Want to Look Like This?


I suppose probably everyone has had a canteen sometime in their life, whether it be a required piece of equipment while camping with the Boy Scouts in the woods, or an overnight bivouac in the back yard. Without thinking about it you automatically realized your need to have water and what better way to take care of yourself than a personal canteen. As you grew older you graduated to a thermos bottle, either for your school lunch box or for having coffee on the job. Technology has given us “cool cups” and “hot” cups which keep fluids hot or cold for days.

Now that you finished a stroll down memory lane, let’s focus on the immediate issue. What type of canteen is best for me in a survival situation? Ever hear the most aggravating answer in the world … “Depends”? Well, it does.

Go to a major sporting goods store, Gander Mountain, Pro Bass, Dicks or Amazon and check out their stock of canteens. Chances are you will be astonished at the types, sizes, shapes, and types of material their made of. The once simple task of dashing into the store and picking up a canteen for your camping trip, because you couldn’t find your old one in the pile of family camping gear in the basement, are long gone. It now takes a day of research to feel confident you’ve chosen the right one for your needs.

Let’s go through a checklist of things to consider when buying a canteen.

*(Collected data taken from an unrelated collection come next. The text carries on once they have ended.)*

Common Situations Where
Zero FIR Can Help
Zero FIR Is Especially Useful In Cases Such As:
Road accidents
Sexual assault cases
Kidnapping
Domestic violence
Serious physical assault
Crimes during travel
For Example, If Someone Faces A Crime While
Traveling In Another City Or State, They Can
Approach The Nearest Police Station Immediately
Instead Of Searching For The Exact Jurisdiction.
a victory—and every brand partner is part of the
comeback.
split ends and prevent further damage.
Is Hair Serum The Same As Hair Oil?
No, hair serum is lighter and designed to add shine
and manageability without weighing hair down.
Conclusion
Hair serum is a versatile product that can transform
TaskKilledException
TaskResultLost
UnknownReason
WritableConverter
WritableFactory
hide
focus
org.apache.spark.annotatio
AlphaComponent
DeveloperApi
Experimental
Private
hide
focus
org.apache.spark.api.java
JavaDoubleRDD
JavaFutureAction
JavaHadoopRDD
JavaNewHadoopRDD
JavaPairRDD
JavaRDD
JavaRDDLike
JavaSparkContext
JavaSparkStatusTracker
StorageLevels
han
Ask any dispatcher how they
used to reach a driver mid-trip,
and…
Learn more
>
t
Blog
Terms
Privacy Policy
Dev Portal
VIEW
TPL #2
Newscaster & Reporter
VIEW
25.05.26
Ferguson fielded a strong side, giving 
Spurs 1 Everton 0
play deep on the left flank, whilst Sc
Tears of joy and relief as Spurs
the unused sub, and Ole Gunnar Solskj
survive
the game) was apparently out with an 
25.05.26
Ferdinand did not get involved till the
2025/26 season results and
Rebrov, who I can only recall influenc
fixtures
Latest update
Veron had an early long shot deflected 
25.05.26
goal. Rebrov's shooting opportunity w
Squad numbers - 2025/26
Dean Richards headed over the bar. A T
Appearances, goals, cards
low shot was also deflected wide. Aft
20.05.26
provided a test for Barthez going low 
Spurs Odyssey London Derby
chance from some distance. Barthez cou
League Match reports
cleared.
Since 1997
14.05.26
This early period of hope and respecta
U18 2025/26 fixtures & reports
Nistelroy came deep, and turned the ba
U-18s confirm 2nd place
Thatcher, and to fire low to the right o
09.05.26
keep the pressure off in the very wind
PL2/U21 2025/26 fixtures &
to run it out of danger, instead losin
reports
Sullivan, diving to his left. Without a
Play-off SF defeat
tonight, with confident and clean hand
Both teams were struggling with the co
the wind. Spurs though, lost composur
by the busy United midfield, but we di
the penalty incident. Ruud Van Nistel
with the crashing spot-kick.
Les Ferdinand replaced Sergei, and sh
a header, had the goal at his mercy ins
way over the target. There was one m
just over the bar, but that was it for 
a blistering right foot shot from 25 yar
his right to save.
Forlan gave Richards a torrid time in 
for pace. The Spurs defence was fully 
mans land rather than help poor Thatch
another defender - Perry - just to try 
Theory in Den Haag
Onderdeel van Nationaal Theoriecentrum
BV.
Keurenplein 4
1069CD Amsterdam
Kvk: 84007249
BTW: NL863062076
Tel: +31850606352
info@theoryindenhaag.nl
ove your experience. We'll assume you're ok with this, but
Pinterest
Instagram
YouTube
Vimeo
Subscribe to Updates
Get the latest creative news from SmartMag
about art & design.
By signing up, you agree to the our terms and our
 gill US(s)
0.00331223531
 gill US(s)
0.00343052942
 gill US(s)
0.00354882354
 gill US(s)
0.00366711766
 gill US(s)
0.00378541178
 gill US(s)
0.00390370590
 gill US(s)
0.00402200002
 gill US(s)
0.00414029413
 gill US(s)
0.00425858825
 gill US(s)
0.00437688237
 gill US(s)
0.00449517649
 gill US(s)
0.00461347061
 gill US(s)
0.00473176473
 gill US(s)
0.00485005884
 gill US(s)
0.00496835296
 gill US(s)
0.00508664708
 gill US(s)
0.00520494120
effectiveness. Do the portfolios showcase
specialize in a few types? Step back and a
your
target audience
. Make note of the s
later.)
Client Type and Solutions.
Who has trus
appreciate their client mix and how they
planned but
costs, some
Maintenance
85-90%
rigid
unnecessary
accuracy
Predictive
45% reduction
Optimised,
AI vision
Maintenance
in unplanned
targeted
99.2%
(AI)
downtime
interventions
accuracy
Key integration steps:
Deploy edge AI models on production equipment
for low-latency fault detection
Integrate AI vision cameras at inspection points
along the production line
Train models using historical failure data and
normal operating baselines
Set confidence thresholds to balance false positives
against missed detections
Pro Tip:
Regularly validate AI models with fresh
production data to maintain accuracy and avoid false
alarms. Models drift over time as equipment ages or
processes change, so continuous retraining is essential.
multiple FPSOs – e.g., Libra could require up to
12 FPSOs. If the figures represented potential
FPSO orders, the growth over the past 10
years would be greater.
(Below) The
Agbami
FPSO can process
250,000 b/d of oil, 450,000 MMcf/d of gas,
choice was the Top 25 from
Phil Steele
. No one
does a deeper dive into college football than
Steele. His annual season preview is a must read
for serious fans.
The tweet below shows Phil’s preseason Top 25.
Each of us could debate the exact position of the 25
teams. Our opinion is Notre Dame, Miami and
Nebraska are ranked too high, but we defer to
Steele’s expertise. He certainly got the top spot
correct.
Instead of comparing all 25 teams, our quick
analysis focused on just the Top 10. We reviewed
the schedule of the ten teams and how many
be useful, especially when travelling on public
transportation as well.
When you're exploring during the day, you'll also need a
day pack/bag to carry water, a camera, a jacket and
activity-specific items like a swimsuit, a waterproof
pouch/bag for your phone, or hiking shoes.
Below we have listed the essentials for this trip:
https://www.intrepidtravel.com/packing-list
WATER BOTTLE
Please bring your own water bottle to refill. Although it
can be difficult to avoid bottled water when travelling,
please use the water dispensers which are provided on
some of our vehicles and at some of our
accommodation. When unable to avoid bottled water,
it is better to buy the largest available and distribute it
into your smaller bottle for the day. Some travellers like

Material: The first thing to consider is what material is it made out of. In my opinion the best choice is metal, like titanium or stainless steel. They are rugged and will withstand just about any kind of abuse while simply sustaining a dent. Plastic is a no-no. Too prone to self destruct under minimum abuse.

Non-Insulated: Your first instinct may be to buy an insulated canteen in order to keep your water cold, or coffee hot, whichever… but that’s a mistake. Insulated canteens are double walled in order to put a layer of dead air between the two walls, good for keeping the original liquid the desired temperature, but that’s it.

You’ll eventually run out of that canteen full of water, which is no problem because there’s a stream near camp with plenty of fresh water. Of course there’s all sorts of little critters in the stream water that if you don’t kill, will quite likely make you very sick.

Again, no problem … just boil the water, which makes it perfectly safe to drink. But … now there’s a problem! The insulated canteen will not allow the water to get hot enough to kill the parasites, no matter how long you keep it over the fire or how hot the fire. You’ve just run out of safe drinking water with no way to replace it.

Compact and lightweight: Water is heavy, @ 18 lbs. a gallon. You need something lightweight as to not add any further unnecessary weight to your already maxed out bug out bag. The canteen should also be compact as to not take up too much room in your backpack, or too cumbersome to carry on your hip attached by a harness or belt.

High Resistance: You never know what conditions you may encounter in a survival situation, therefore your canteen must be reliable. It must be able to resist failure if dropped, even at a great height onto rocky or otherwise hard terrain. A quality metal canteen will not leak, rust or allow toxic chemicals to leach into your water like a plastic canteen is prone to do.

Taste: Granted if you are thirsty enough you’ll drink any water regardless of a bad taste, but if you’re not to that point yet, water that taste bad is a real moral killer. You know it’s safe to drink, but your mind will create little squiggly things swimming around in it. Plastic is prone to leave a telltale taste if the water has been stored in it for quite some time. Metal will never do this.